Try it: Using the records below, repeat exactly the lines from the one holding "middle dip: (265, 196)" through the one holding "pinky pip: (302, 252)", both ends included, and no others.

Exercise material:
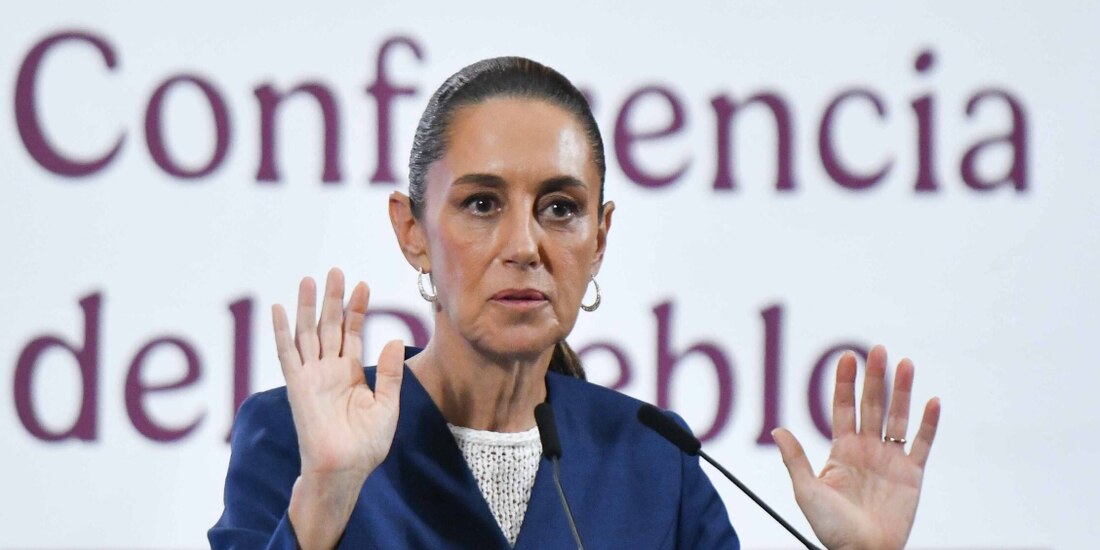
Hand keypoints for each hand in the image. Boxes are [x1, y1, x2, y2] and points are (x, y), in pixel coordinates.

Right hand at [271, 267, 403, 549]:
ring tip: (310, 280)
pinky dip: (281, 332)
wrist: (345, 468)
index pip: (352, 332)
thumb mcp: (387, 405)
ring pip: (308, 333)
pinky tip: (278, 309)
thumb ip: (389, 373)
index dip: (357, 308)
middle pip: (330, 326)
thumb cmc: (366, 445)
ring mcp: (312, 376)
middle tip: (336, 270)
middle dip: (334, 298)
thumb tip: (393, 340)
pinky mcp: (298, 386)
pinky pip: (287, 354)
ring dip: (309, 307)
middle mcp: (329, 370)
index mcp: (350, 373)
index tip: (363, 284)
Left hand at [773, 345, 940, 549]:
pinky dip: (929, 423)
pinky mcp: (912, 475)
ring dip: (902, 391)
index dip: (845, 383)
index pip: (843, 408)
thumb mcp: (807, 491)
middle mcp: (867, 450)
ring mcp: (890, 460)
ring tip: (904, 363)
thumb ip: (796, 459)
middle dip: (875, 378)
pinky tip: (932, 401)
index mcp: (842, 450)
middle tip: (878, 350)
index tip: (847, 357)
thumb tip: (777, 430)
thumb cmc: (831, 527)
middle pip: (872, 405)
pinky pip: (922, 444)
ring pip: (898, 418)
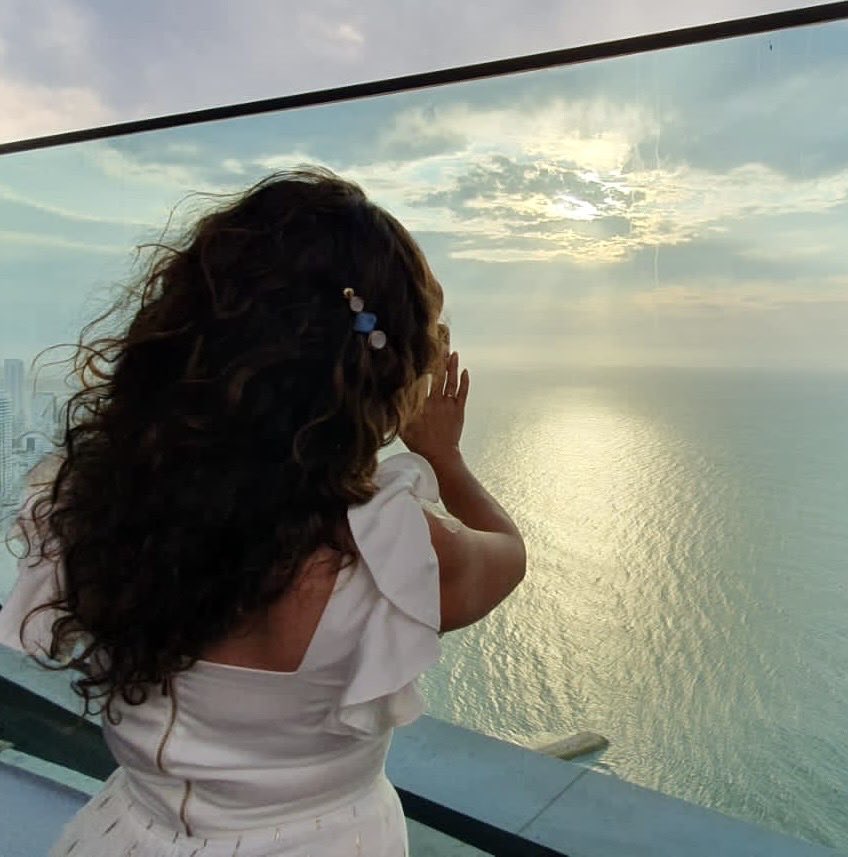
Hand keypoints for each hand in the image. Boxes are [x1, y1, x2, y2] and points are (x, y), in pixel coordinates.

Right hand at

...

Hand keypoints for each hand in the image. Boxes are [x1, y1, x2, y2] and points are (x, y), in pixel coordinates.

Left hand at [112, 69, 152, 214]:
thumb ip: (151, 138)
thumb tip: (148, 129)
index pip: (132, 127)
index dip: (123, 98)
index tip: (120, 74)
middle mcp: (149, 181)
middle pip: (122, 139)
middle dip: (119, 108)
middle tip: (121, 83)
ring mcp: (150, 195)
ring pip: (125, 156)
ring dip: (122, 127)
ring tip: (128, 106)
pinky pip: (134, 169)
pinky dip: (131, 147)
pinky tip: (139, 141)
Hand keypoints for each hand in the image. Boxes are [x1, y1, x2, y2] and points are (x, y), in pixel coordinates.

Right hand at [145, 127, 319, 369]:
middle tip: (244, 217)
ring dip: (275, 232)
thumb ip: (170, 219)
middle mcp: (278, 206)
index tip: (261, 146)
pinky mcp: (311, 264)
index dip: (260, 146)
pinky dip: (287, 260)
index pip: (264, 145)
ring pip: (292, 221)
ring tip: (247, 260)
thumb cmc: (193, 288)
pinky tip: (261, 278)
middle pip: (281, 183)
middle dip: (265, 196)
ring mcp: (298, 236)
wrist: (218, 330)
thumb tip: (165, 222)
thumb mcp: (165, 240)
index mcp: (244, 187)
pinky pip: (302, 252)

Final answer:
middle dip: (265, 196)
ring mcp: (298, 236)
wrist: (218, 330)
thumb tip: (165, 222)
thumb mcp: (165, 240)
index mcp: (244, 187)
pinky pip: (302, 252)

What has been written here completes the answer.